I was supposed to save her after all. It was all I knew how to do.

So, with a shaky breath, I closed my eyes and nodded. “Yes.”

“What were you doing with all that stuff, Soldier?”

“I was going to The Pit.” It wasn’t a lie. That was exactly where I’d intended to go. But I wasn’t going to sell them all. I’d wanted to get rid of most of them. All I’d wanted was to make enough money to pay the stupid fucking rent, and the rest would be gone. Thrown in the lake, flushed down the toilet—gone.

But Officer Sam didn’t know that.

“That’s where the high school kids hang out, isn’t it?”

“Yeah.”

“You sell to high school kids?”

“N-no …” But that’s exactly what you’ve been doing, Soldier. It doesn’t matter how careful you’ve been. It doesn’t matter how good your intentions are. It doesn’t matter. Don’t be a fucking idiot. “Yes,” I gasped, breathless, like the word had been pressed from my heart with every life I’d been helping to destroy.

The life I had ended.

“Okay.” Officer Sam sighed, disappointed. “And what happened? You sold one of those to your friend and …”

“No. I didn’t sell anything to Billy. H-he … he just took one, and I don’t know. I was talking to him, and … he p-passed out or something.”

“But he took one of your pills,” Officer Sam confirmed, speaking slowly, and I nodded. “All right.”

He stood up and said some shit into the transmitter on his jacket.

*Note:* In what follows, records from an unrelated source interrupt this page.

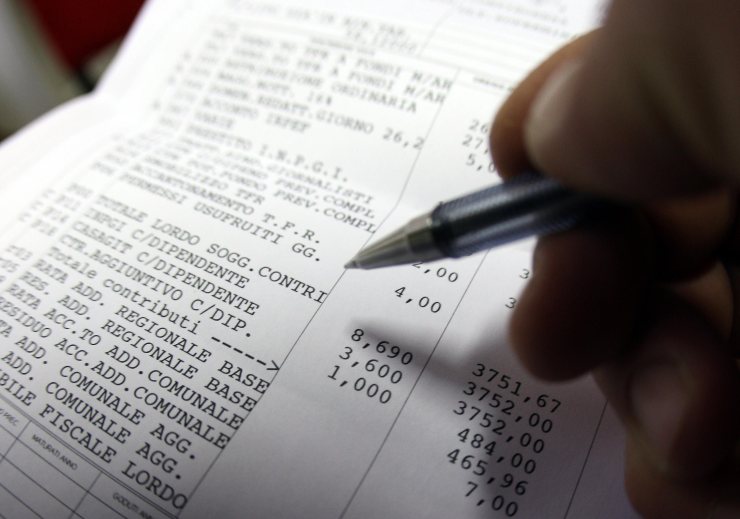
Identify the location of document. This screenshot has width=740, height=519. [x=297, y=472].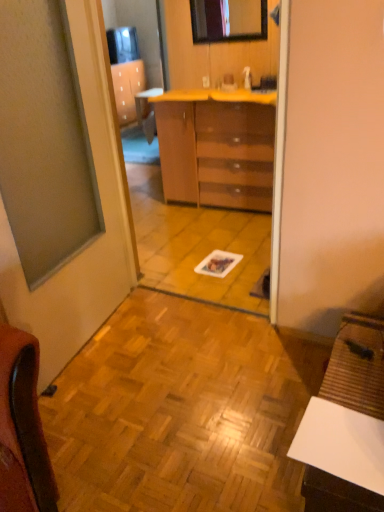
Where is `vacant point above wooden parquet floor at center (from a real-world perspective)`? vacant point above wooden parquet floor at center (from a real-world perspective) is located at coordinates (177, 380).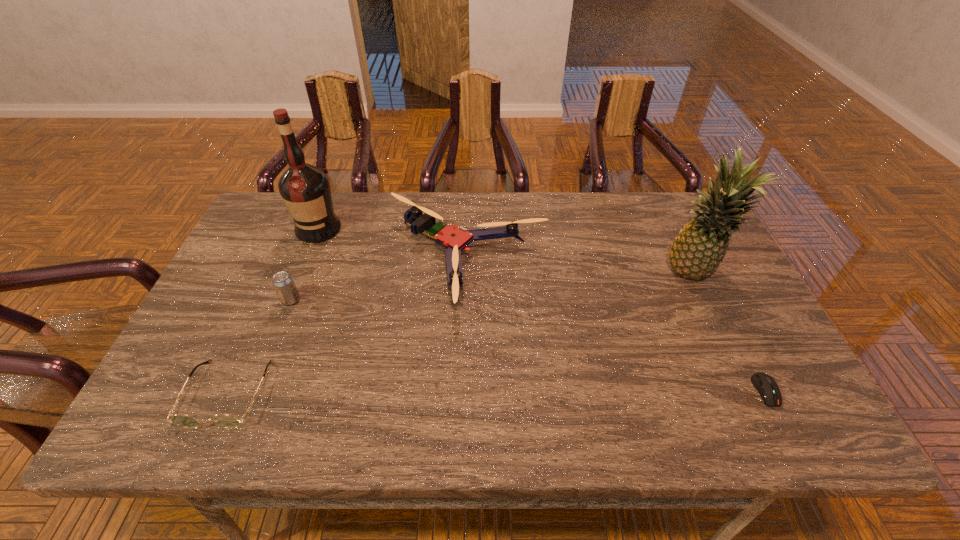
I want to click on vacant region that satisfies the following two spatial constraints: 1. on the surface of the liquor; 2. on the right side of the fourth object from left to right, so click(304, 264).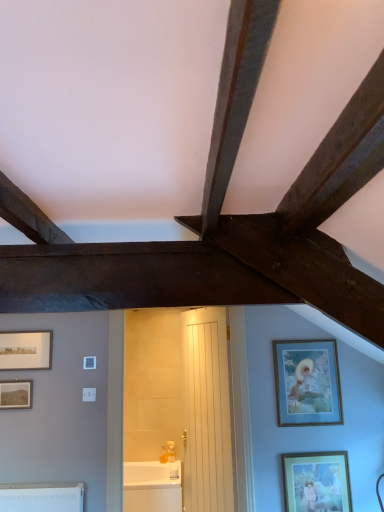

Shit I didn’t understand, shit I barely heard. I was too busy staring at the dirty shoulder of the road, where I’d laid Billy’s lifeless body. Where I had pounded on his chest and tried to make him breathe, begged for him to take a fucking breath. God … he should’ve fucking breathed because it was my birthday, and it wasn’t fair, and none of this was supposed to happen to me or anyone, and yet …

It had.

Dammit, you should run, my mind told my legs. Officer Sam is over there, talking to whoever the fuck, getting ready to slap the cuffs on you, and you have an opportunity to book it. Just run, run, RUN until you can’t run anymore, and even then, keep running.

Yet I didn’t. Because beneath all the shit I’d gotten myself into, beneath the mess I’d made of my life, I was still a good person. I would always be a good person. And I had killed my best friend, and I knew I had to pay for it.

“All right, Soldier Mason,” Officer Sam said with a sigh, like he regretted what he was about to do, and I thought, Maybe he knows I’m a good person too. “On your feet, man. Hands behind your back.”

I had seen enough of those cop shows where the perpetrator fought their arrest and the cop had to throw them against the car and slap the cuffs on.

This wasn’t one of those moments.

Officer Sam read me my rights as I stood there with my eyes on the patch of dirt where Billy had died. He cuffed my wrists and asked if they hurt and apologized when I said they did a little.

He loosened them slightly, enough to keep the circulation moving in my hands, and I muttered, “Thank you.”

Then, he walked me to his car, asked me to crouch down, placed a hand on my head, and assisted me in getting inside.